09.01 Selection & Formation of Business Entity & Related Operation & Termination Flashcards
Define sole proprietorship.
A single-owner business. The liabilities and assets in this form of doing business belong solely to its owner. Its profits and losses belong to the sole owner. The sole proprietorship is not a separate legal or taxable entity. Unlimited personal liability means that sole proprietor’s personal assets are subject to attachment and judgment by creditors of the sole proprietorship. This form of business is very informal.
Define general partnership.
A general partnership is defined as an association of two or more persons to carry on as co-owners of a business for profit. If the business makes a profit, that profit will “pass through” to the partners for income tax purposes. Whether distributed or not, profits are allocated and taxable directly to the partners.
Under the Revised Uniform Partnership Act (RUPA), which is the uniform law adopted in most states for governing partnerships, both the partnership assets as well as the assets of the general partners are subject to creditor attachment to satisfy liabilities of the partnership.
Define limited partnership.
A limited partnership consists of at least one general partner and at least one limited partner. Limited partners give up their general management rights that partners in general partnership have in exchange for limited liability that is the same as shareholders of a corporation. Only the general partner has personal liability.
Define limited liability company.
An LLC allows owners to enjoy limited liability but could still have pass-through tax benefits of the partnership form of business. In some cases, LLCs may also elect to be taxed as if they were S corps. The LLC owners can have management rights or they can designate one of the owners as a manager for the LLC.
Define corporation.
A corporation is a separate legal entity owned by shareholders who will have limited liability. The use of an artificial legal entity encourages people to invest in others’ business ideas.
Define limited liability partnership.
LLPs were created to provide professionals who form general partnerships (e.g. accountants) with limited liability for malpractice/negligence claims. Becoming an LLP does not require a change in structure and retains all the other features of a general partnership.
In LLPs, partners are generally liable for (a) their own malpractice and (b) the malpractice of those they directly supervise. In exchange for providing this extensive liability protection, many states require LLPs to carry minimum levels of malpractice insurance to help ensure that clients harmed by malpractice will have a viable remedy.
Define limited liability limited partnerships.
LLLPs allows the general partner(s) of a limited partnership to have the same limited liability as the limited partners. The general partners in an LLLP are not jointly and severally liable for the partnership debts.
Define joint venture.
A general partnership for a specific activity or a one-time transaction.
Define Subchapter C Corporation.
A corporation with the usual double taxation of corporations.
Define Subchapter S Corporation.

[Requirement 1] Copy the stretch of the business entity flashcards from "Under the Revised" through "has personal liability.".
[Requirement 2] Decide whether each statement agrees with the business entity flashcards. Answer yes or no, and quote the deciding words. (a) A sole proprietorship is a separate taxable entity. (b) A limited partnership must have at least one general partner and at least one limited partner. (c) Becoming an LLP requires a change in structure.
[Requirement 3] List every term in the "Define" prompts of the business entity flashcards that contains the word "partnership."

[Input data]
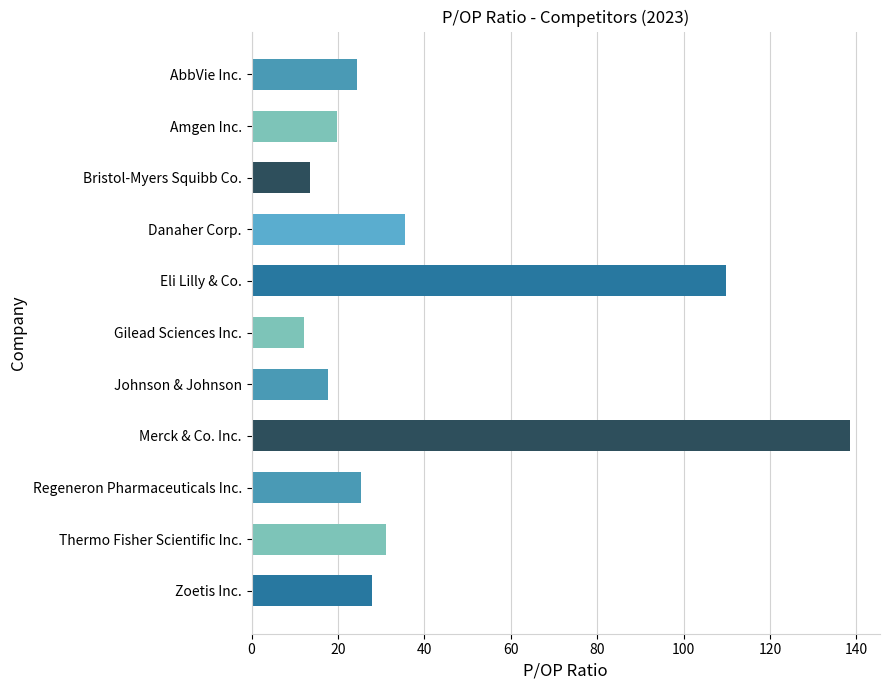

What is the maximum value shown in the chart?

138.6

[Expected output 1]
Under the Revised Uniform Partnership Act (RUPA), which is the uniform law adopted in most states for governing partnerships, both the partnership assets as well as the assets of the general partners are subject to creditor attachment to satisfy liabilities of the partnership.
Define limited partnership.
A limited partnership consists of at least one general partner and at least one limited partner. Limited partners give up their general management rights that partners in general partnership have in exchange for limited liability that is the same as shareholders of a corporation. Only the general partner has personal liability.

[Expected output 2]
(a) No: "The sole proprietorship is not a separate legal or taxable entity."
(b) Yes: "A limited partnership consists of at least one general partner and at least one limited partner."
(c) No: "Becoming an LLP does not require a change in structure"

[Expected output 3]
general partnership
limited partnership
limited liability partnership
limited liability limited partnerships